Démangeaisons irrépressibles, réactions subreptices sur notre visage et notre corps, mouvements de nos mains dans l’espace, tous ces mouvements pour la plupart incontrôlables, en disent bien plus long que des paroles.
Stephen Bunard, coach en communication et spécialiste du langage corporel (synergologue) dresse le portrait gestuel de François Hollande pour Culture RP.
Sarkozy marquait une rupture dans le style présidentiel, son corps surexpressif au diapason du mouvement perpétuel qu’il prétendait insuffler au quotidien. François Hollande, davantage dans le contrôle et la tempérance, renoue avec des perceptions plus classiques de la fonction présidentielle.
Le point fort : la stabilité émotionnelle
Hollande est un « vigilant ». Être dans le contrôle du discours a un bon côté : apparaître posé. En campagne, Hollande sût revêtir le masque de la solennité, le sourcil froncé, parfois consciemment, ce qui pût sonner faux. Lorsqu’il est lui-même, son corps libéré livre des expressions finement détectables. Ainsi, on aura pu voir quand il évoque les dangers de la spéculation financière sa paupière gauche tomber plus vite que sa paupière droite, preuve que ce sujet lui tient à cœur. Les mains se positionnent devant lui, figurant une barrière, comme s’il tenait un paquet, à angle droit, doigts écartés, et renseignent sur sa conception du rapport à l’autre, elles marquent l’égalité, avec l’interlocuteur ou sa conception égalitaire des sujets abordés.

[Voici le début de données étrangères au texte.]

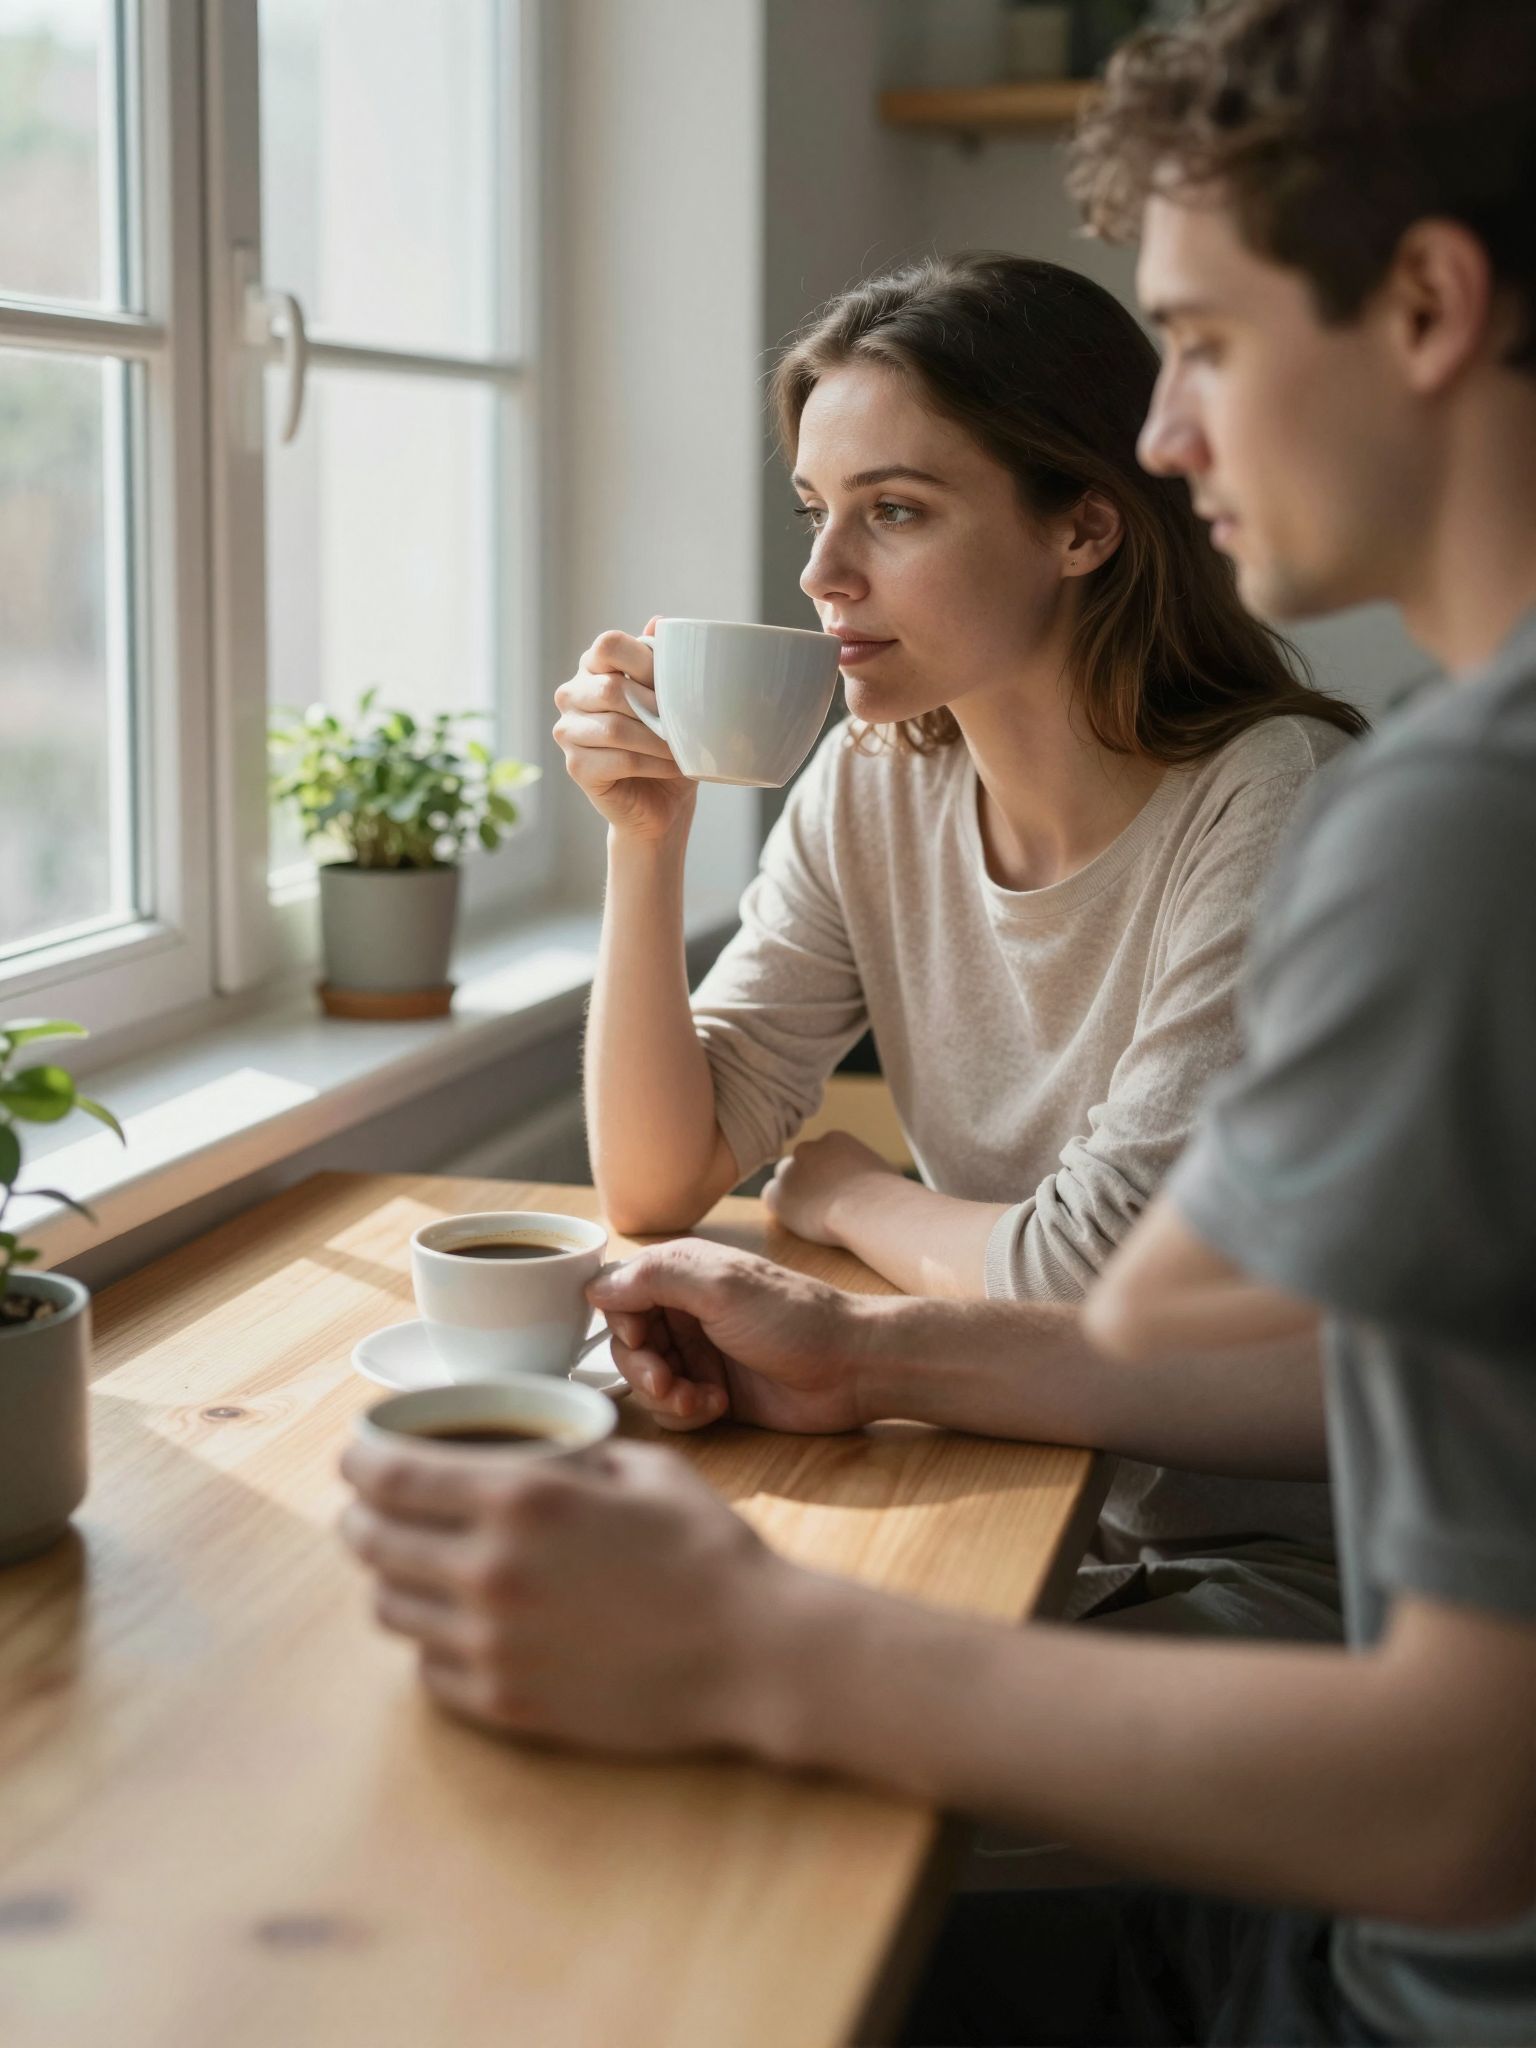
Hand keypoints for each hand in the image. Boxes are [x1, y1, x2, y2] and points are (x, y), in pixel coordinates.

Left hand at [340, 1435, 794, 1752]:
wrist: (755, 1653)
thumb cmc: (707, 1549)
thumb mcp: (641, 1468)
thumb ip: (568, 1458)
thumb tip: (526, 1453)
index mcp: (519, 1499)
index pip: (389, 1475)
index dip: (358, 1461)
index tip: (355, 1456)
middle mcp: (488, 1571)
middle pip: (371, 1542)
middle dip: (362, 1517)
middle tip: (374, 1510)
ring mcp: (492, 1646)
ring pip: (390, 1609)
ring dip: (395, 1579)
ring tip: (419, 1567)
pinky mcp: (506, 1705)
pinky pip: (429, 1671)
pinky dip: (433, 1643)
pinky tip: (463, 1625)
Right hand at [553, 618, 696, 842]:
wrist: (662, 801)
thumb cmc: (666, 743)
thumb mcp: (670, 697)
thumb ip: (661, 661)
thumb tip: (660, 620)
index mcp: (592, 667)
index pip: (608, 645)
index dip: (643, 660)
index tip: (674, 682)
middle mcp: (571, 694)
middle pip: (612, 688)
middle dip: (656, 706)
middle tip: (684, 721)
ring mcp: (567, 731)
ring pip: (616, 727)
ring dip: (658, 739)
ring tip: (683, 746)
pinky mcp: (575, 767)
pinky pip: (620, 759)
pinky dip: (654, 764)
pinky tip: (673, 766)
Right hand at [586, 1239, 871, 1433]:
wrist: (853, 1368)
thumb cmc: (792, 1318)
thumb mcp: (720, 1286)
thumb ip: (654, 1278)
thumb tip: (595, 1286)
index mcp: (684, 1272)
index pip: (617, 1293)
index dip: (620, 1322)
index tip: (642, 1341)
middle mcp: (686, 1310)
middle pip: (626, 1342)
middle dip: (640, 1368)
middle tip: (667, 1384)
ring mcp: (700, 1353)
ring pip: (646, 1380)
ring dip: (663, 1395)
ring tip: (699, 1399)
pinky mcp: (714, 1391)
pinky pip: (673, 1407)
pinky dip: (685, 1411)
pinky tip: (718, 1407)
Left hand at [763, 1131, 901, 1247]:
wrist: (869, 1210)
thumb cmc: (887, 1195)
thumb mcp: (884, 1171)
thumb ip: (869, 1170)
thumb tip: (878, 1179)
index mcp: (834, 1140)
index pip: (822, 1153)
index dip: (827, 1173)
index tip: (837, 1189)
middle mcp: (808, 1149)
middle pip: (802, 1164)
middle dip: (809, 1180)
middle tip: (822, 1202)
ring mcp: (790, 1170)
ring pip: (786, 1180)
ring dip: (795, 1194)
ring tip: (814, 1214)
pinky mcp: (778, 1194)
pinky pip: (773, 1199)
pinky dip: (784, 1209)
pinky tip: (802, 1220)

Lors du duel d’entre deux tours, Hollande se sentait dominant. Il est apparu plus spontané que d’ordinaire. Ses deux mains plus participatives, le corps droit, en avant, le regard plongé dans celui de l’adversaire. La multiplication des langues sortant rapidement vers l’avant nous renseigne sur l’esprit de Hollande qui tacle ainsi souvent et de façon non consciente Nicolas Sarkozy. Par tempérament, manque d’envie ou peur d’en faire trop, il ne va pas jusqu’au bout de ses attaques, les lèvres rentrent à plusieurs reprises dans la bouche en fin de phrase, c’est la maîtrise qu’il veut garder de son discours. Le candidat normal est sous pression. Celle de celui qui a tout à gagner sans doute plus grande que celle de celui qui n’a plus forcément grand chose à perdre.
Le point faible : l’excès de contrôle
Chez Hollande, la main droite s’agite souvent seule. Elle s’élève souvent, marquant l’autorité. C’est le manque de participation de la main gauche qui est pénalisant, la main de la spontanéité. La droite est celle de la logique argumentative, du contrôle du discours : élaboration d’une pensée qui se fait en parlant, signe d’une concentration extrême, les mots qu’on essaie de retrouver. Le langage corporel s’adosse à une rythmique vocale hachée.
« Moi président de la République… » (répété 16 fois) : corps se figeant, regard extérieur à la recherche d’un discours fabriqué, main droite agissant seule, clignements de paupières « en grappes » affichant un stress de performance. Après l’anaphore, l’homéotéleute à Tulle puis Bastille le soir de victoire : sous Sarkozy, « des blessures, des ruptures, des coupures, des fractures » nous dit-il. Même effet. La préparation nuit à Hollande. Lors de son discours à la maison de l’Amérique Latine le soir de sa victoire aux primaires, l’orateur perçait sous l’improvisation.
Il a trop singé la gestuelle mitterrandienne pendant les meetings. L’introjection existe. On reproduit de son mentor, non consciemment, les gestes, mimiques, tics verbaux et sonores, jusqu’à la voix elle-même. On a voulu aller plus loin, l’entraîner, la greffe n’a pas pris. Le pot aux roses a été éventé très vite.
Son enjeu : redevenir « François le spontané »
Hollande le vigilant gagnerait à retrouver François le spontané. En étant moins dans l’explication, le cérébral, le logos, les arguments, d’une certaine façon moins pédagogue. Aller chercher ce qui le touche, ce qui le fait vibrer, ce qui le meut et l’émeut. Retrouver le chemin de la distanciation par l’humour afin de se reconnecter avec lui-même. La gestuelle et les mimiques s’aligneront. Le changement, il doit l’incarner physiquement et émotionnellement. Encore plus maintenant.